### EXERCISE BRIEF
According to the FK Koralas club history, why did the team's 2018 results still count after the club was dissolved?

### EXCERPT TO READ

++++++

FK Koralas
- Full name: Futbolo klubas "Koralas"
- Founded: 2015; 10 years ago
- Dissolved: September 2018; 6 years ago
- Ground: Klaipėdos dirbtinės dangos aikštė
- Capacity: 1,000
- Chairman: Arvydas Kazlauskas
- Manager: Saulius Mikalajūnas
- League: x
- 2018: 14th (dissolved)
| Home colours | Away colours |

= FK Koralas Klaipėda =

Lithuanian football club

Futbolo klubas Koralas, commonly known as Koralas was a Lithuanian football team from the port city of Klaipėda.

==History==
The club was established in 2015. In that season they were in LFF III lyga (4th tier), leading for a long time, but finishing in third position.

In 2016, they were in LFF II lyga (3rd tier), were runners-up and got promotion to Pirma lyga (2nd tier).

In 2017, the team was in Pirma lyga. First half of the season was problematical, but in summer transfer time they got new forces and finished in 6th place.

2018 was problematical. After losing 0–12 to FC Kupiškis they was retired until second half of the season. After summer they won once, but later lost games against "Nevėžis" 0–9 and Panevėžys 0–10. finally, on 19 September 2018 club was dissolved from Pirma lyga competition. They played more than half matches, so results are valid. In tournament table they in 14th position.

++++++

### RECORDED DATA
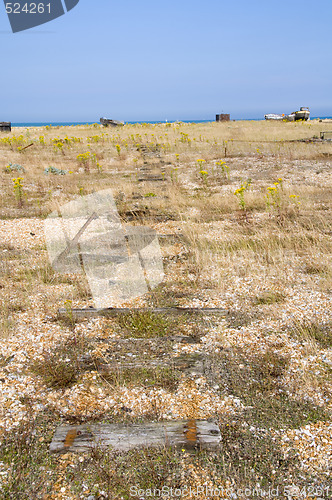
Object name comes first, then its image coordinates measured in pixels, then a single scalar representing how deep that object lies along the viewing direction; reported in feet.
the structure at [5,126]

++++++

### RESULT OF THE TASK
The results stayed valid because Koralas had played more than half of its matches before it was dissolved on 19 September 2018. That left the club in 14th place in the tournament table.